═════ Data for the task
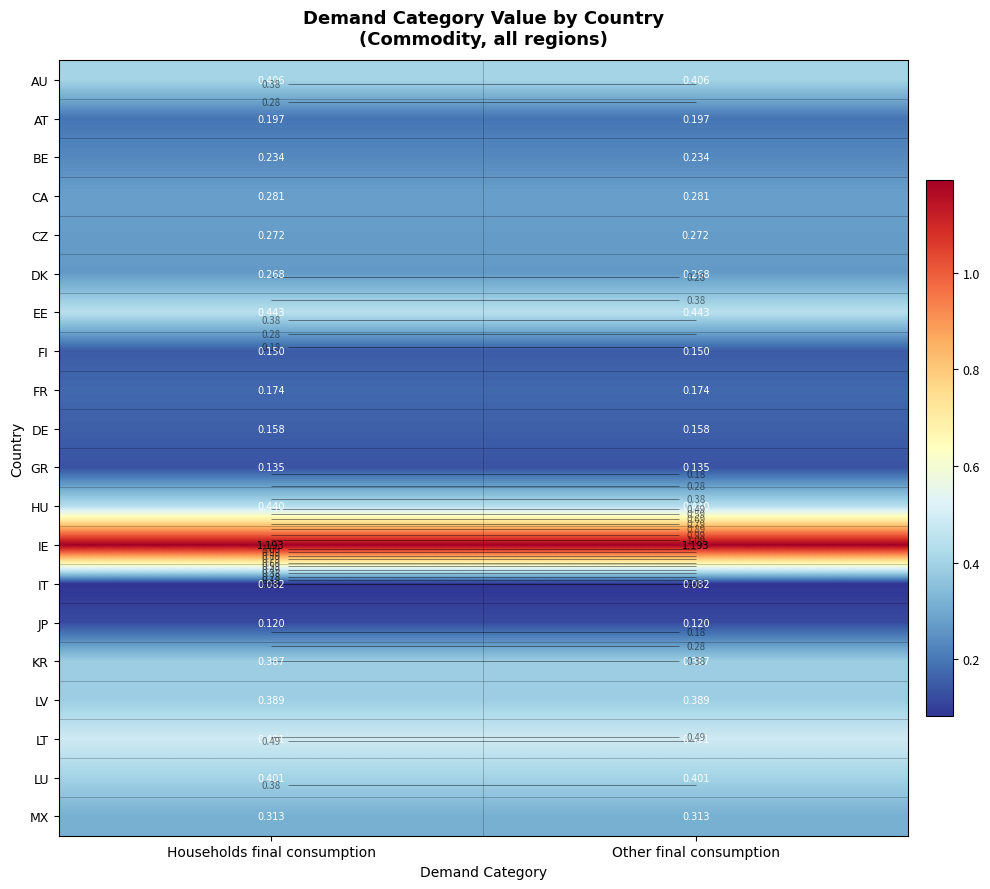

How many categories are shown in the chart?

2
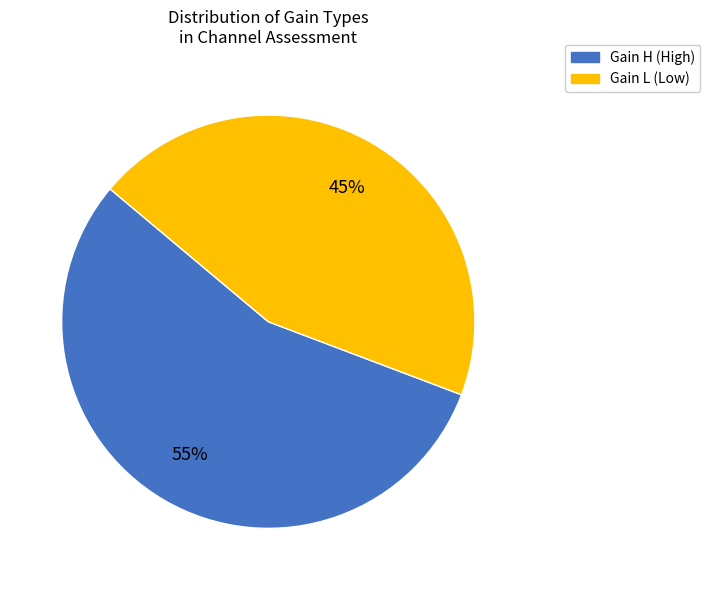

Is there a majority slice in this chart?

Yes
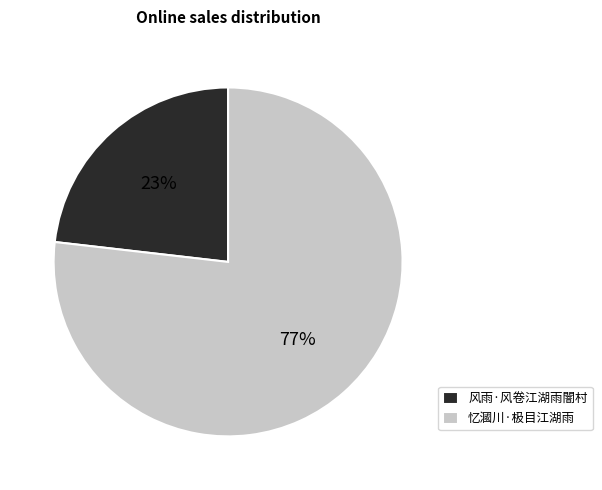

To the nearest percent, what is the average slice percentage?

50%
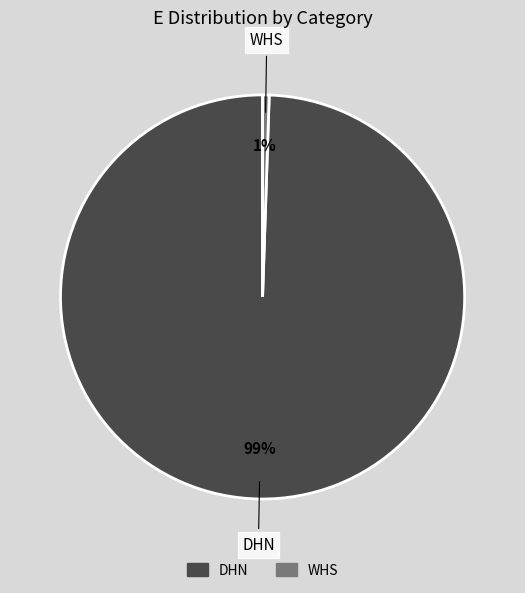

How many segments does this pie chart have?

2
══════════
### Work required
Can you pull every line of text from the listing above and copy it word for word, leaving out the pictures?

### Exercise response
How many categories are shown in the chart?

2

Is there a majority slice in this chart?

Yes

To the nearest percent, what is the average slice percentage?

50%

How many segments does this pie chart have?

2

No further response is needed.